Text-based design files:
>>>>
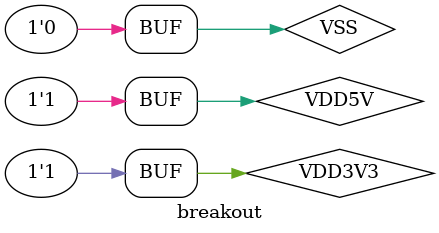
<source format=v>
module breakout ();

  // wire declarations
  supply0 VSS;
  supply1 VDD5V;
  supply1 VDD3V3;

  wire    n1,n2,n3,n4,n5,n6,n7,n8,n9;
  wire    n10,n11,n12,n13,n14,n15,n16,n17,n18,n19;
  wire    n20,n21,n22,n23,n24,n25,n26,n27,n28,n29;
  wire    n30,n31,n32,n33,n34,n35,n36,n37,n38,n39;
  wire    n40,n41,n42,n43,n44,n45,n46,n47,n48,n49;
  wire    n50,n51,n52,n53,n54,n55,n56;          
  

  wire TMS;
  wire TDI;
  wire TDO;
  wire TCK;
  

  // 3V3 Regulator, 250mA - not required if always using 5V power
  MCP1700_3302E   REG3V3 (
                            .vin(VDD5V),
                            .gnd(VSS),
                            .vout(VDD3V3)
                            );


  // Radial electolytic, one per board on the main 5V supply
  cap22uf         CAP22UF(.minus(VSS),.plus(VDD5V));

  // Two ceramic caps to be placed v. close to regulator pins
  cap1uf          reg_cap0 (.p0(VDD5V), .p1(VSS));
  cap1uf          reg_cap1 (.p0(VDD3V3), .p1(VSS));

  // Standard layout JTAG port for programming the CPLD
  hdr8way JTAG (
                .p1(VSS),  .p2(VSS),
                .p3(TMS),  .p4(TDI),
                .p5(TDO),  .p6(TCK),
                .p7(VDD5V),  .p8(),
                );

   xc95288tqfp144 cpld (
              .vddio1(VDD3V3),
	      .gts3(n35),
	      .gts4(n36),
	      .p4(),
	      .gts1(n37),
	      .gts2(n38),
	      .p7(),
              .vddint1(VDD3V3),
	      .p9(),
	      .p10(n39),
	      .p11(),
	      .p12(),
	      .p13(n40),
	      .p14(),
	      .p15(n41),
	      .p16(),
	      .p17(n42),
              .gnd1(VSS),
	      .p19(),
	      .p20(n43),
	      .p21(),
	      .p22(n44),
	      .p23(),
	      .p24(n45),
	      .p25(),
	      .p26(n46),
	      .p27(),
	      .p28(n47),
              .gnd2(VSS),              
	      .gck1(n48),
	      .p31(),
	      .gck2(n49),
	      .p33(),
	      .p34(n50),
	      .p35(),
              .gnd3(VSS),              
              .vddio2(VDD3V3),
	      .gck3(n51),
	      .p39(),
	      .p40(n52),
	      .p41(n53),
              .vddint2(VDD3V3),              
	      .p43(n54),
	      .p44(n55),
	      .p45(n56),
	      .p46(),
              .gnd4(VSS),                            
	      .p48(),
	      .p49(),
	      .p50(n1),
	      .p51(),
	      .p52(n2),
	      .p53(),
	      .p54(n3),
              .vddio3(VDD3V3),
	      .p56(),
	      .p57(n4),
	      .p58(),
	      .p59(n5),
	      .p60(),
	      .p61(n6),
              .gnd5(VSS),                            
              .tdi(TDI),                            
	      .p64(),
              .tms(TMS),              
	      .p66(),
              .tck(TCK),              
	      .p68(),
	      .p69(n7),
	      .p70(),
	      .p71(n8),
              .gnd6(VSS),
              .vddio4(VDD3V3),                            
	      .p74(n9),
	      .p75(),
	      .p76(n10),
	      .p77(),
	      .p78(n11),
	      .p79(),
	      .p80(n12),
	      .p81(),
	      .p82(n13),
	      .p83(),
              .vddint3(VDD3V3),
	      .p85(n14),
	      .p86(),
	      .p87(n15),
	      .p88(),
              .gnd7(VSS),
              .gnd8(VSS),                            
	      .p91(n16),
	      .p92(),
	      .p93(n17),
	      .p94(),
	      .p95(n18),
	      .p96(),
	      .p97(n19),
	      .p98(),
              .gnd9(VSS),                            
	      .p100(n20),
	      .p101(),
	      .p102(n21),
	      .p103(),
	      .p104(n22),
	      .p105(),
	      .p106(n23),
	      .p107(),
              .gnd10(VSS),
              .vddio5(VDD3V3),
	      .p110(n24),
	      .p111(),
	      .p112(n25),
	      .p113(),
              .gnd11(VSS),              
	      .p115(),
	      .p116(n26),
	      .p117(),
	      .p118(n27),
	      .p119(),
	      .p120(n28),
	      .p121(),
              .tdo(TDO),
              .gnd13(VSS),                            
	      .p124(),
	      .p125(),
	      .p126(),
              .vddio6(VSS),              
	      .p128(),
	      .p129(),
	      .p130(),
	      .p131(n29),
	      .p132(),
	      .p133(n30),
	      .p134(),
	      .p135(n31),
	      .p136(),
	      .p137(n32),
	      .p138(),
	      .p139(n33),
	      .p140(),
              .vddint4(VDD3V3),              
	      .p142(),
	      .gsr(n34),
              .gnd14(VSS)


                        
          );

  hdr1x30 leftpins (
                    .p1(VDD5V),
                    .p2(n29),
                    .p3(n30),
                    .p4(n31),
                    .p5(n32),
                    .p6(n33),
                    .p7(n34),                    
                    .p8(n35),                    
                    .p9(n36),
                    .p10(n37),                                        
                    .p11(n38),
                    .p12(n39),
                    .p13(n40),
                    .p14(n41),
                    .p15(n42),
                    .p16(n43),
                    .p17(n44),                    
                    .p18(n45),                    
                    .p19(n46),
                    .p20(n47),                                        
                    .p21(n48),
                    .p22(n49),
                    .p23(n50),
                    .p24(n51),
                    .p25(n52),
                    .p26(n53),
                    .p27(n54),                    
                    .p28(n55),                    
                    .p29(n56),
                    .p30(VSS),                    
                    );

  hdr1x30 rightpins (
                    .p1(VDD5V),
                    .p2(n28),
                    .p3(n27),
                    .p4(n26),
                    .p5(n25),
                    .p6(n24),
                    .p7(n23),                    
                    .p8(n22),                    
                    .p9(n21),
                    .p10(n20),                                        
                    .p11(n19),
                    .p12(n18),
                    .p13(n17),
                    .p14(n16),
                    .p15(n15),
                    .p16(n14),
                    .p17(n13),                    
                    .p18(n12),                    
                    .p19(n11),
                    .p20(n10),                                        
                    .p21(n9),
                    .p22(n8),
                    .p23(n7),
                    .p24(n6),
                    .p25(n5),
                    .p26(n4),
                    .p27(n3),                    
                    .p28(n2),                    
                    .p29(n1),
                    .p30(VSS),                                        
                    );
  

  
   // Decoupling caps
   cap100nf CAP100N_1 (.p0( VSS ), .p1( VDD3V3 ));
   cap100nf CAP100N_2 (.p0( VSS ), .p1( VDD3V3 ));
   cap100nf CAP100N_3 (.p0( VSS ), .p1( VDD3V3 ));
   cap100nf CAP100N_4 (.p0( VSS ), .p1( VDD3V3 ));  

endmodule

</source>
<<<<
● ACTION ITEM: In the copy, include all records verbatim but no images.

● ANSWER TO THE PROBLEM:
<source format=v>
module breakout ();

  // wire declarations
  supply0 VSS;
  supply1 VDD5V;
  supply1 VDD3V3;

  wire    n1,n2,n3,n4,n5,n6,n7,n8,n9;
  wire    n10,n11,n12,n13,n14,n15,n16,n17,n18,n19;
  wire    n20,n21,n22,n23,n24,n25,n26,n27,n28,n29;
  wire    n30,n31,n32,n33,n34,n35,n36,n37,n38,n39;
  wire    n40,n41,n42,n43,n44,n45,n46,n47,n48,n49;
  wire    n50,n51,n52,n53,n54,n55,n56;          
  

  wire TMS;
  wire TDI;
  wire TDO;
  wire TCK;
  

  // 3V3 Regulator, 250mA - not required if always using 5V power
  MCP1700_3302E   REG3V3 (
                            .vin(VDD5V),
                            .gnd(VSS),
                            .vout(VDD3V3)
                            );


  // Radial electolytic, one per board on the main 5V supply
  cap22uf         CAP22UF(.minus(VSS),.plus(VDD5V));

  // Two ceramic caps to be placed v. close to regulator pins
  cap1uf          reg_cap0 (.p0(VDD5V), .p1(VSS));
  cap1uf          reg_cap1 (.p0(VDD3V3), .p1(VSS));

  // Standard layout JTAG port for programming the CPLD
  hdr8way JTAG (
                .p1(VSS),  .p2(VSS),
                .p3(TMS),  .p4(TDI),
                .p5(TDO),  .p6(TCK),
                .p7(VDD5V),  .p8(),
                );

   xc95288tqfp144 cpld (
              .vddio1(VDD3V3),
	      .gts3(n35),
	      .gts4(n36),
	      .p4(),
	      .gts1(n37),
	      .gts2(n38),
	      .p7(),
              .vddint1(VDD3V3),
	      .p9(),
	      .p10(n39),
	      .p11(),
	      .p12(),
	      .p13(n40),
	      .p14(),
	      .p15(n41),
	      .p16(),
	      .p17(n42),
              .gnd1(VSS),
	      .p19(),
	      .p20(n43),
	      .p21(),
	      .p22(n44),
	      .p23(),
	      .p24(n45),
	      .p25(),
	      .p26(n46),
	      .p27(),
	      .p28(n47),
              .gnd2(VSS),              
	      .gck1(n48),
	      .p31(),
	      .gck2(n49),
	      .p33(),
	      .p34(n50),
	      .p35(),
              .gnd3(VSS),              
              .vddio2(VDD3V3),
	      .gck3(n51),
	      .p39(),
	      .p40(n52),
	      .p41(n53),
              .vddint2(VDD3V3),              
	      .p43(n54),
	      .p44(n55),
	      .p45(n56),
	      .p46(),
              .gnd4(VSS),                            
	      .p48(),
	      .p49(),
	      .p50(n1),
	      .p51(),
	      .p52(n2),
	      .p53(),
	      .p54(n3),
              .vddio3(VDD3V3),
	      .p56(),
	      .p57(n4),
	      .p58(),
	      .p59(n5),
	      .p60(),
	      .p61(n6),
              .gnd5(VSS),                            
              .tdi(TDI),                            
	      .p64(),
              .tms(TMS),              
	      .p66(),
              .tck(TCK),              
	      .p68(),
	      .p69(n7),
	      .p70(),
	      .p71(n8),
              .gnd6(VSS),
              .vddio4(VDD3V3),                            
	      .p74(n9),
	      .p75(),
	      .p76(n10),
	      .p77(),
	      .p78(n11),
	      .p79(),
	      .p80(n12),
	      .p81(),
	      .p82(n13),
	      .p83(),
              .vddint3(VDD3V3),
	      .p85(n14),
	      .p86(),
	      .p87(n15),
	      .p88(),
              .gnd7(VSS),
              .gnd8(VSS),                            
	      .p91(n16),
	      .p92(),
	      .p93(n17),
	      .p94(),
	      .p95(n18),
	      .p96(),
	      .p97(n19),
	      .p98(),
              .gnd9(VSS),                            
	      .p100(n20),
	      .p101(),
	      .p102(n21),
	      .p103(),
	      .p104(n22),
	      .p105(),
	      .p106(n23),
	      .p107(),
              .gnd10(VSS),
              .vddio5(VDD3V3),
	      .p110(n24),
	      .p111(),
	      .p112(n25),
	      .p113(),
              .gnd11(VSS),              
	      .p115(),
	      .p116(n26),
	      .p117(),
	      .p118(n27),
	      .p119(),
	      .p120(n28),
	      .p121(),
              .tdo(TDO),
              .gnd13(VSS),                            
	      .p124(),
	      .p125(),
	      .p126(),
              .vddio6(VSS),              
	      .p128(),
	      .p129(),
	      .p130(),
	      .p131(n29),
	      .p132(),
	      .p133(n30),
	      .p134(),
	      .p135(n31),
	      .p136(),
	      .p137(n32),
	      .p138(),
	      .p139(n33),
	      .p140(),
              .vddint4(VDD3V3),              
	      .p142(),
	      .gsr(n34),
              .gnd14(VSS)


                        
          );

  hdr1x30 leftpins (
                    .p1(VDD5V),
                    .p2(n29),
                    .p3(n30),
                    .p4(n31),
                    .p5(n32),
                    .p6(n33),
                    .p7(n34),                    
                    .p8(n35),                    
                    .p9(n36),
                    .p10(n37),                                        
                    .p11(n38),
                    .p12(n39),
                    .p13(n40),
                    .p14(n41),
                    .p15(n42),
                    .p16(n43),
                    .p17(n44),                    
                    .p18(n45),                    
                    .p19(n46),
                    .p20(n47),                                        
                    .p21(n48),
                    .p22(n49),
                    .p23(n50),
                    .p24(n51),
                    .p25(n52),
                    .p26(n53),
                    .p27(n54),                    
                    .p28(n55),                    
                    .p29(n56),
                    .p30(VSS),                    
                    );

  hdr1x30 rightpins (
                    .p1(VDD5V),
                    .p2(n28),
                    .p3(n27),
                    .p4(n26),
                    .p5(n25),
                    .p6(n24),
                    .p7(n23),                    
                    .p8(n22),                    
                    .p9(n21),
                    .p10(n20),                                        
                    .p11(n19),
                    .p12(n18),
                    .p13(n17),
                    .p14(n16),
                    .p15(n15),
                    .p16(n14),
                    .p17(n13),                    
                    .p18(n12),                    
                    .p19(n11),
                    .p20(n10),                                        
                    .p21(n9),
                    .p22(n8),
                    .p23(n7),
                    .p24(n6),
                    .p25(n5),
                    .p26(n4),
                    .p27(n3),                    
                    .p28(n2),                    
                    .p29(n1),
                    .p30(VSS),                                        
                    );
  

  
   // Decoupling caps
   cap100nf CAP100N_1 (.p0( VSS ), .p1( VDD3V3 ));
   cap100nf CAP100N_2 (.p0( VSS ), .p1( VDD3V3 ));
   cap100nf CAP100N_3 (.p0( VSS ), .p1( VDD3V3 ));
   cap100nf CAP100N_4 (.p0( VSS ), .p1( VDD3V3 ));  

endmodule

</source>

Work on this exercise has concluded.